At the approaching holiday of Shavuot, we will read the beautiful words of Ruth, spoken after the death of her husband, to her mother-in-law, Naomi: “Where you will go, I will go.” It teaches us about identity, about connection and about what we mean by “home.”

    A recent visit to Greece, which I made to meet with the Jewish community while addressing Holocaust restitution issues with government officials, gave me an opportunity to reflect on the meaning of “home.”


    With Greek Minister of Culture Lina Mendoni and the Director of the Jewish Museum of Greece, Zanet Battinou.                        Credit: Author

    The Greek Minister of Culture hosted us for a lunch to mark the recent return from Poland to Greece of 91 Judaica items that had been looted by the Nazis This hugely significant event came about as a result the efforts of the World Jewish Restitution Organization (WJRO). The items will now be housed at the Greek Jewish Museum.

    With the Parthenon, one of the ultimate representations of Greek history, as a backdrop outside the window, on a table in front of us we pored over two Torah mantles (me’il), a powerful representation of Jewish life. One of them, in a deep, dark purple color, bore an embroidered Hebrew inscription, surmounted by the crown of the Torah, telling us that it was dedicated to the Holy Synagogue of Beit Saul by the widow of Moses M. Benveniste. That synagogue was one of the historic Sephardic synagogues of Saloniki, where over 90% of the Jewish community were killed in the Shoah.

    Who was the widow of Moses? Who were the Jews who had once lovingly carried that Torah wrapped in that mantle around the sanctuary every  Shavuot morning? Who was it who read from it the dramatic revelation of the Ten Commandments at Mount Sinai? Stolen by the Nazis and taken from Greece, what journey did it go on to end up after the Holocaust in a dusty basement in Poland, trapped there for decades until finally discovered and then after lengthy negotiations returned to Greece just a few weeks before? For all the tragic story and all the unanswered questions, there was a profound feeling in the room that this meaningful symbol of Jewish history and the Jewish people was finally home.

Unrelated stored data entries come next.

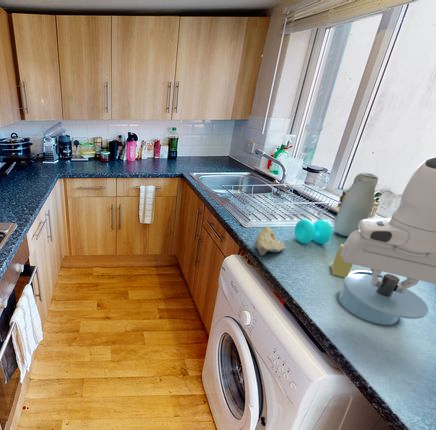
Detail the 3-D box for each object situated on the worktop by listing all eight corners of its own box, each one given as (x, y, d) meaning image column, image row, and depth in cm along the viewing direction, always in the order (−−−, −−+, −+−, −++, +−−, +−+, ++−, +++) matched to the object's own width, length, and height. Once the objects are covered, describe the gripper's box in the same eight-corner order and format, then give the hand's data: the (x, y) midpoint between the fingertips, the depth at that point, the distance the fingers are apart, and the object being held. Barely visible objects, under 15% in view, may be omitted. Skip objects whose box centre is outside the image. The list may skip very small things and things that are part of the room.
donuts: (290, 235, 124) (297, 215, 120) (314, 236, 124) (321, 215, 120) (303, 247, 115) (311, 225, 111) (328, 248, 115) (337, 226, 111)
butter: (344, 270, 101) (355, 246, 97) (346, 278, 97) (357, 253, 93) (330, 267, 103) (340, 243, 99) (332, 274, 99) (342, 249, 95)
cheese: (267, 245, 120) (244, 224, 117) (284, 238, 116) (260, 216, 112) (270, 274, 110) (245, 252, 106) (289, 267, 105) (263, 244, 101)
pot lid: (412, 290, 69) (424, 270, 66) (437, 331, 57) (452, 309, 55) (338, 271, 75) (346, 252, 73) (347, 305, 64) (357, 284, 61)
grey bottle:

    With Lola                                                                            Credit: Author

    Later that day, I visited the home of Lola, an 89 year-old Holocaust survivor originally from Saloniki. Her carer, provided with support from the Claims Conference, enables Lola to stay in her own apartment, to cook together with her carer and to continue working on her memoir.

    Surrounded by photos on the walls and with the memoir’s loose pages spread out before us, she wanted to tell us the story of a world that had been destroyed, but also of one that had survived. Amidst the noise of the busy Athens street outside, she told us about her childhood in the vibrant Jewish community of Saloniki, the deportation of her family to Bergen-Belsen during the Holocaust, the unimaginable horrors she witnessed and the death train that was intercepted by US Ninth Army Troops, saving their lives.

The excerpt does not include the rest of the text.